Autrefois, l’eau du fleuve Niger était d’une grande utilité pour les habitants de Siguiri, en particulier ceux du secteur Bafidala. Elle servait à la boisson, à la cuisson, à la lessive et à bien d’autres usages domestiques. Mais aujourd’hui, en raison des activités humaines croissantes autour du fleuve, notamment l’orpaillage artisanal, l’eau autrefois limpide et bleutée a pris une teinte inquiétante. Les riverains oscillent entre désolation, peur et inquiétude.
Moussa Konaté, la quarantaine, se souvient de l’époque où il fréquentait le fleuve, alors appelé communément « Bafing », avec ses amis. Le changement de couleur de l’eau l’attriste profondément :
« Quand nous étions jeunes, c’est ici que nous venions. L’eau du Bafing avait une belle couleur bleue, elle était très prisée. Aujourd’hui, même un animal n’oserait y boire, à plus forte raison un être humain. Boire cette eau, c’est s’exposer à des maladies. Je ne sais pas si nos autorités voient ce que nous voyons ici », lance-t-il avec indignation.

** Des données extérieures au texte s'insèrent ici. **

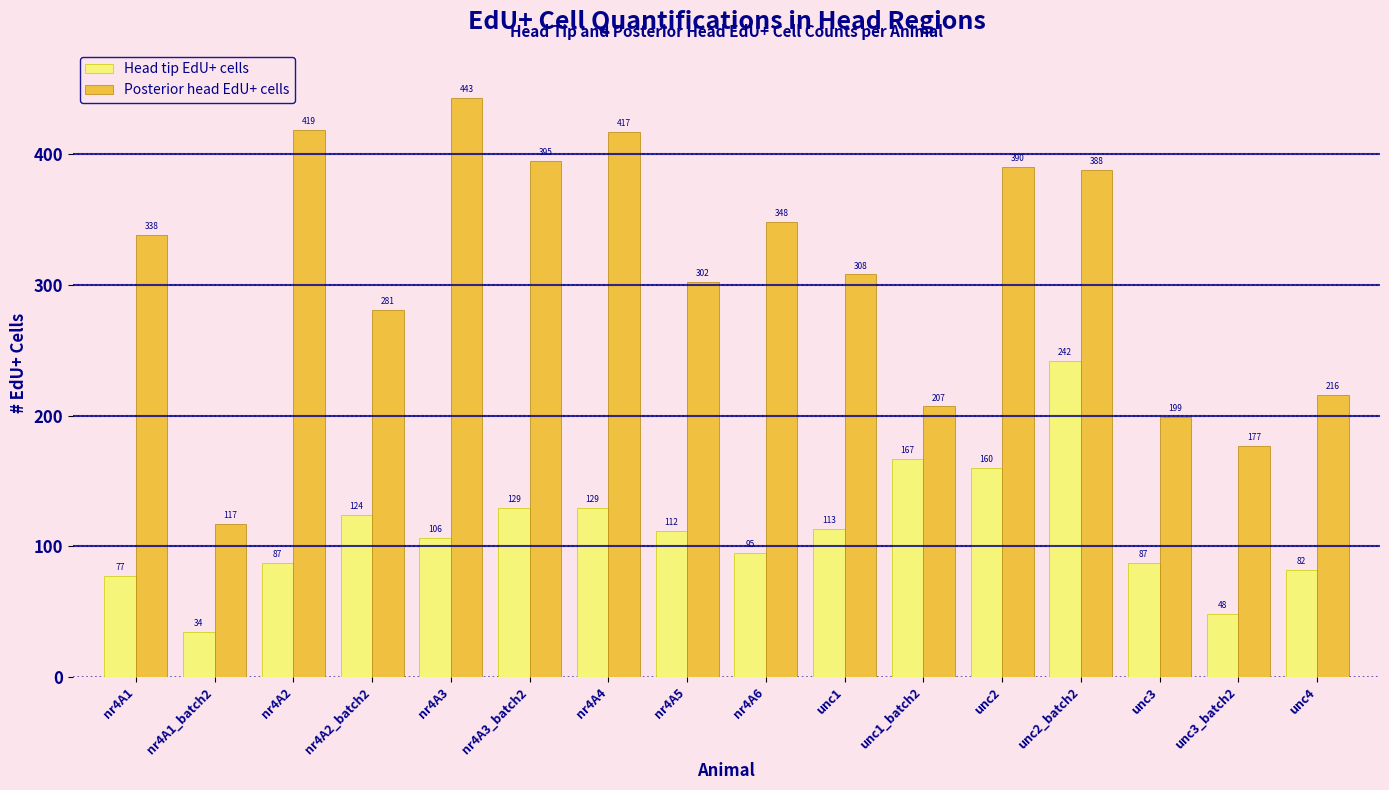

Rank the series by their average value, from lowest to highest.

Head tip EdU+ cells, Posterior head EdU+ cells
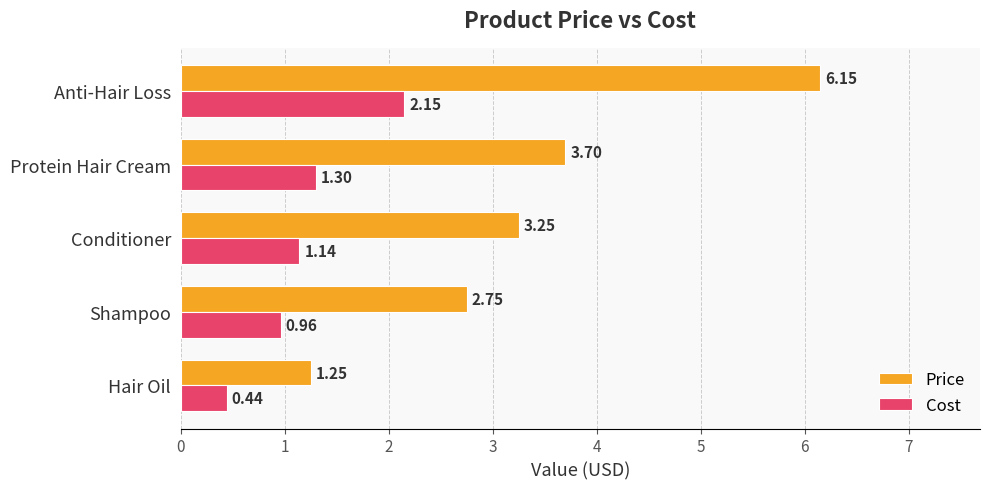

Is the value of Cost at Hair Oil greater than the value of Price at Protein Hair Cream?

No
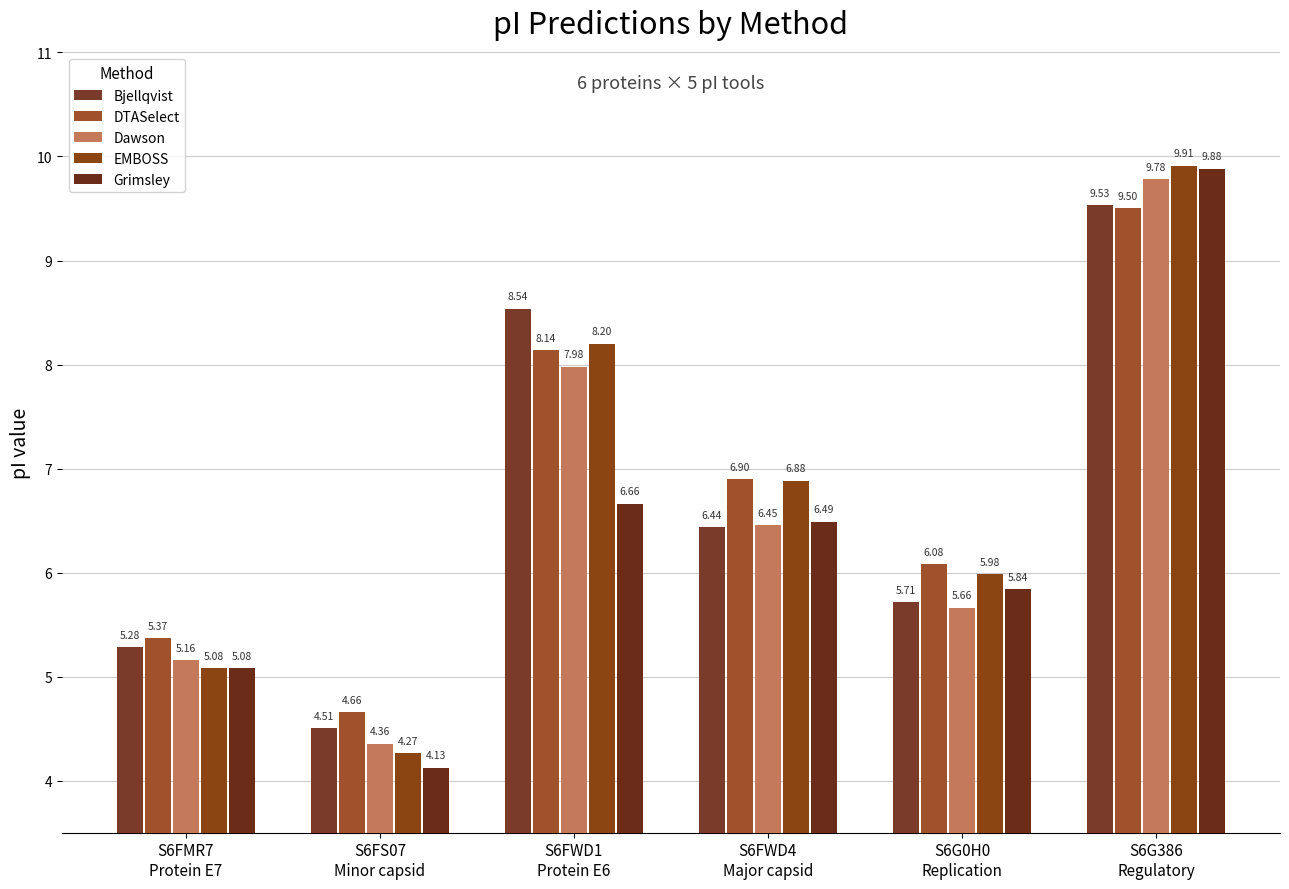

Rank the categories by EMBOSS value from highest to lowest.

S6G386
Regulatory, S6FWD1
Protein E6, S6FWD4
Major capsid, S6G0H0
Replication, S6FMR7
Protein E7, S6FS07
Minor capsid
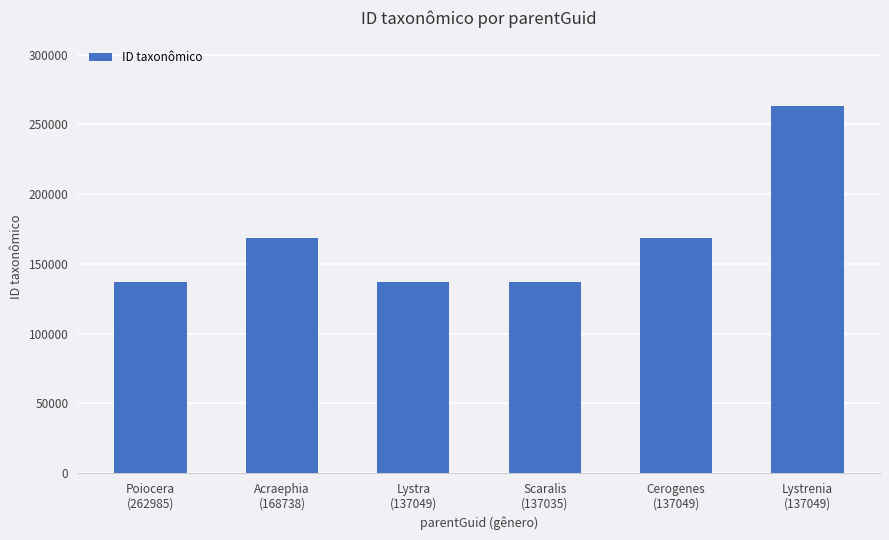

Approximately how many times larger is the value at Cerogenes
(137049) compared to Lystra
(137049)?

1.2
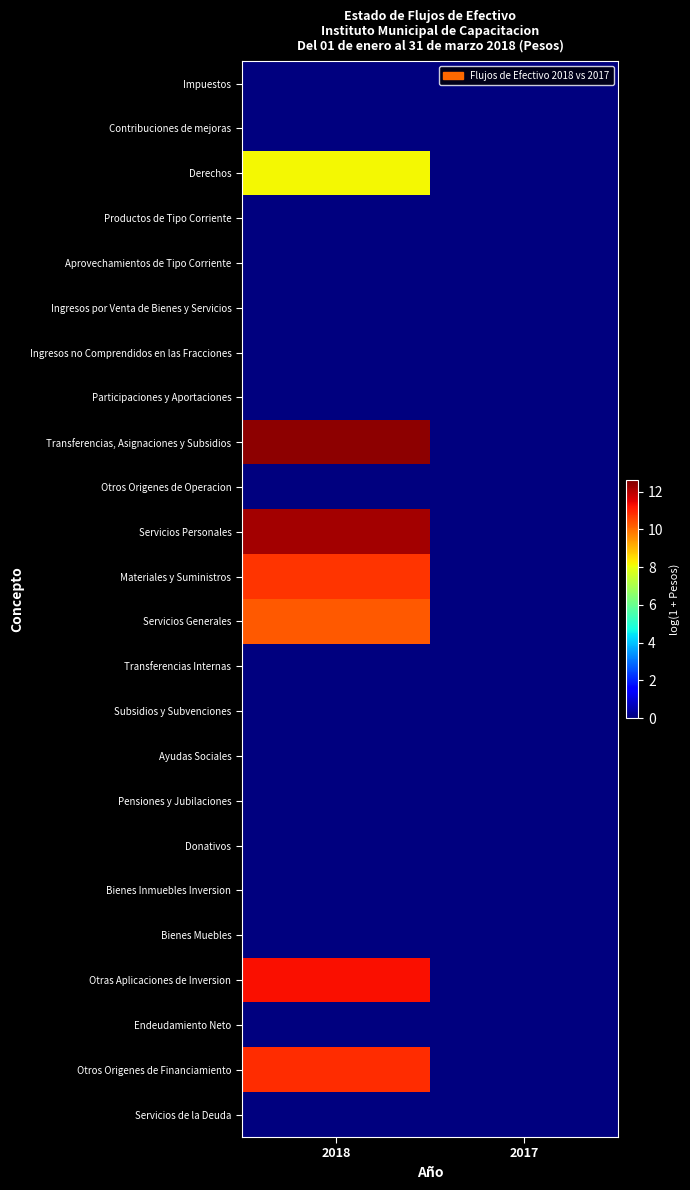

List the series in order of their peak value, lowest first.

Impuestos, Contribuciones de mejoras, Productos de Tipo Corriente, Aprovechamientos de Tipo Corriente, Ingresos por Venta de Bienes y Servicios, Ingresos no Comprendidos en las Fracciones, Participaciones y Aportaciones, Otros Origenes de Operacion, Transferencias Internas, Subsidios y Subvenciones, Ayudas Sociales, Pensiones y Jubilaciones, Donativos, Bienes Inmuebles Inversion, Bienes Muebles, Endeudamiento Neto, Servicios de la Deuda, Derechos, Servicios Generales, Materiales y Suministros, Otros Origenes de Financiamiento, Otras Aplicaciones de Inversion, Servicios Personales, Transferencias, Asignaciones y Subsidios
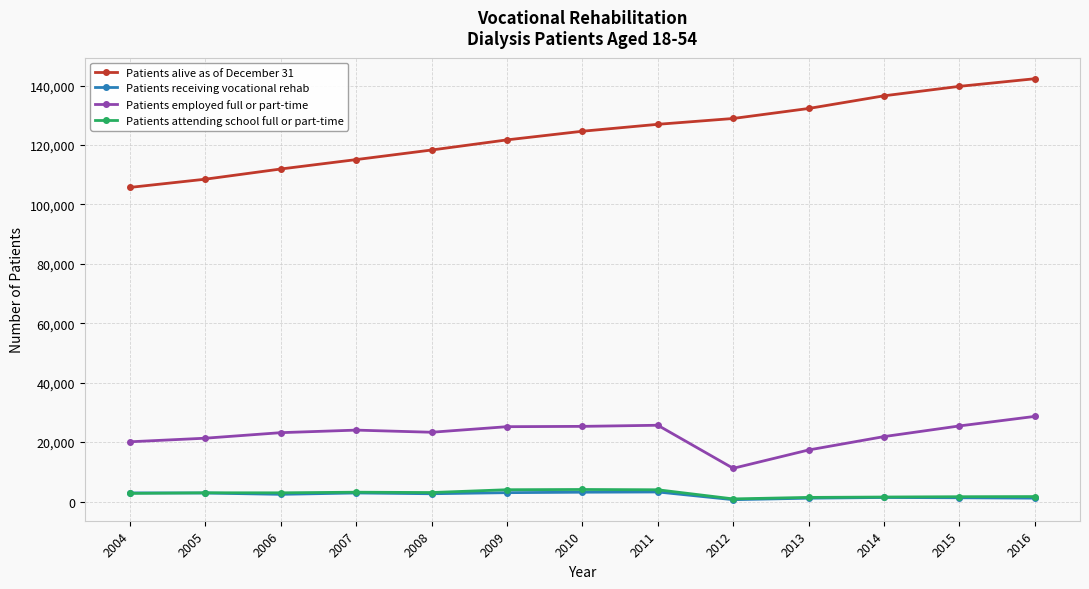

What are all the series names shown in the legend?

Patients alive as of December 31, Patients receiving vocational rehab, Patients employed full or part-time, Patients attending school full or part-time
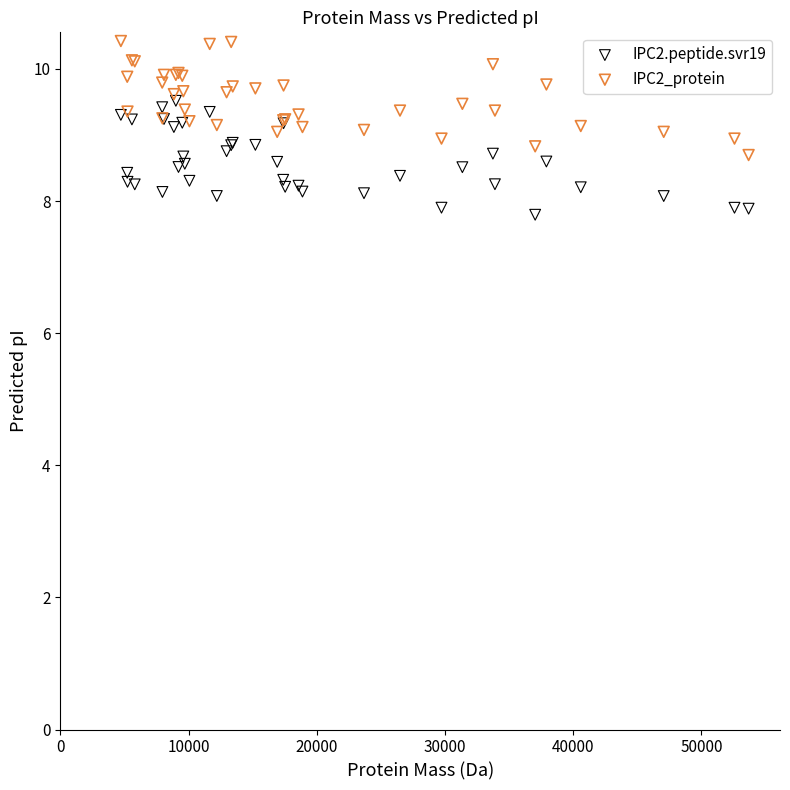

Which series reaches the maximum Y coordinate?

IPC2_protein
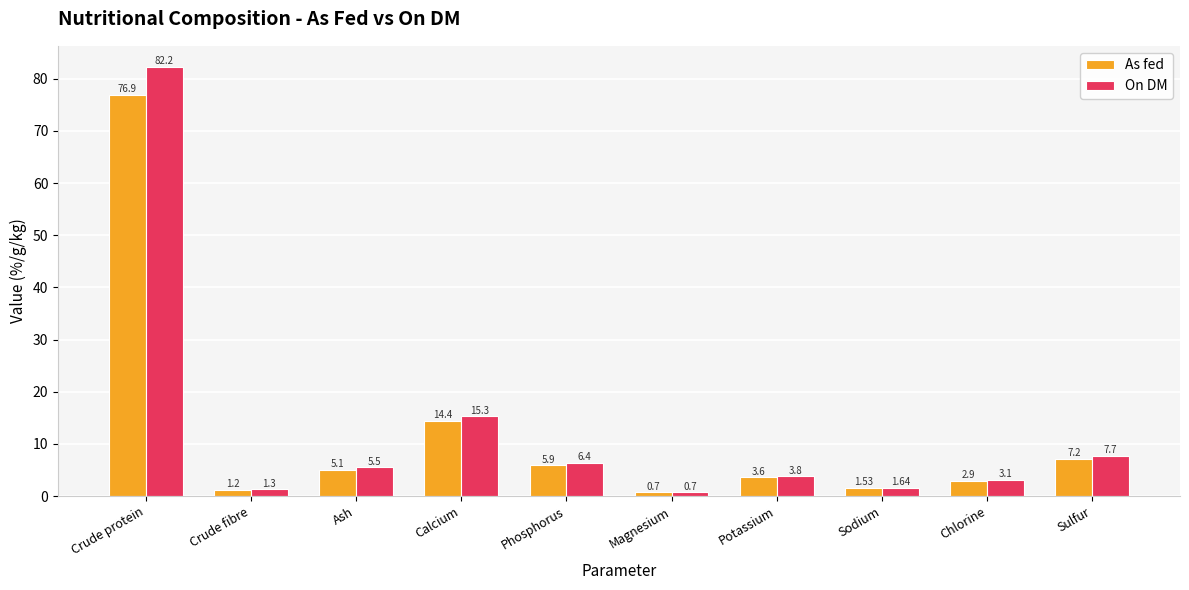

What is the sum of the As fed values at Ash and Crude protein?

82.0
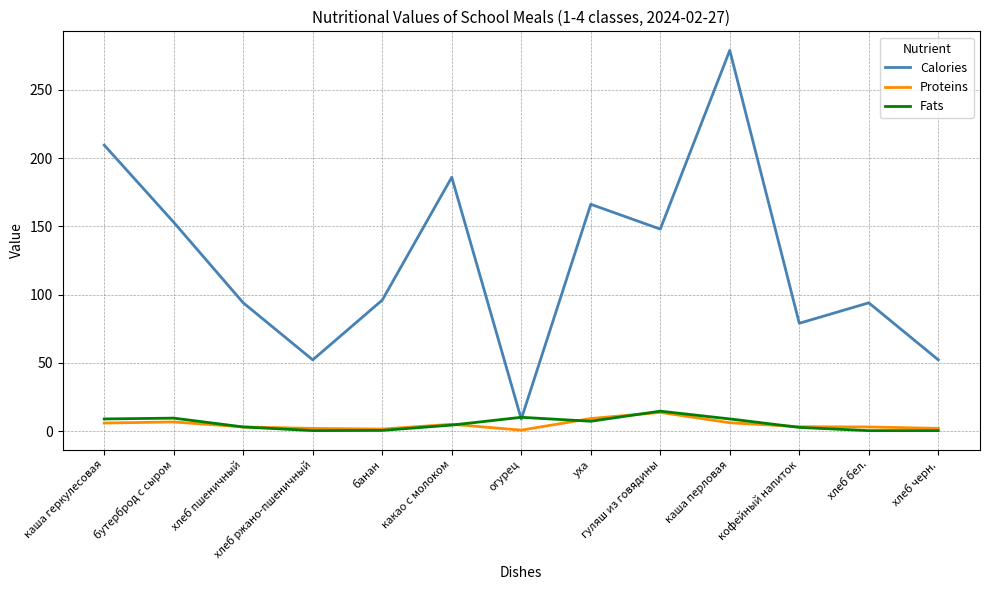

True or false: Proteins and Calories cross at least once.

False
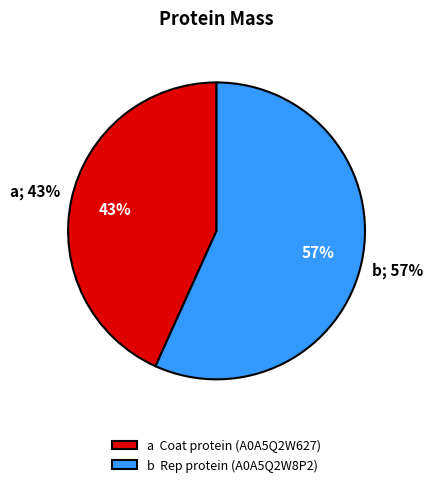

Which slice is the largest?

Rep protein (A0A5Q2W8P2)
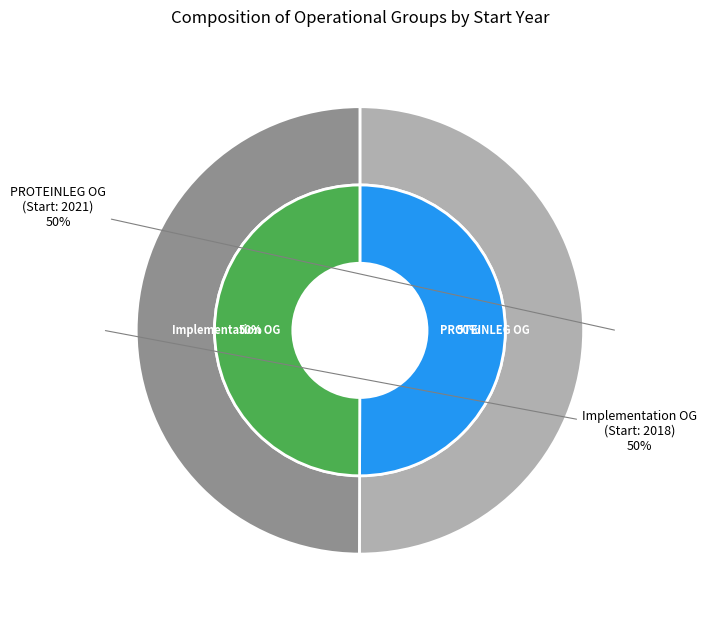

What is the majority slice?

PROTEINLEG Operational Group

Selon le Dr Demba Mara, cette coloration inhabituelle de l’eau pourrait être liée à plusieurs facteurs, notamment des actions humaines.
« Cette coloration est typiquement due à une forte charge en sédiments, souvent composée de particules d’argile, de limon, de sable ou de résidus issus de l’érosion ou d’activités humaines (exploitation minière, agriculture, déforestation, etc.). Une eau trouble favorise la propagation de maladies hydriques comme la diarrhée, le choléra, la dysenterie, ou encore la schistosomiase (bilharziose), causées par des bactéries, virus ou parasites présents dans l’eau souillée ».
Il alerte également sur d’autres risques sanitaires plus graves : « En cas d’activités minières, l’eau peut contenir des substances toxiques comme le mercure, le cyanure ou l’arsenic, ce qui peut entraîner des troubles neurologiques, des atteintes rénales ou hépatiques, affecter le développement des enfants, voire augmenter les risques de cancer ».
Il ajoute enfin : « Sur le plan dermatologique, les enfants ou les pêcheurs exposés à cette eau peuvent développer des dermatoses, des mycoses ou des irritations cutanées. Quant aux poissons et autres produits de la rivière, ils peuvent accumuler ces polluants, entraînant un risque d’intoxication chez les consommateurs par bioaccumulation », a-t-il ajouté tout en invitant les populations à éviter la consommation de cette eau.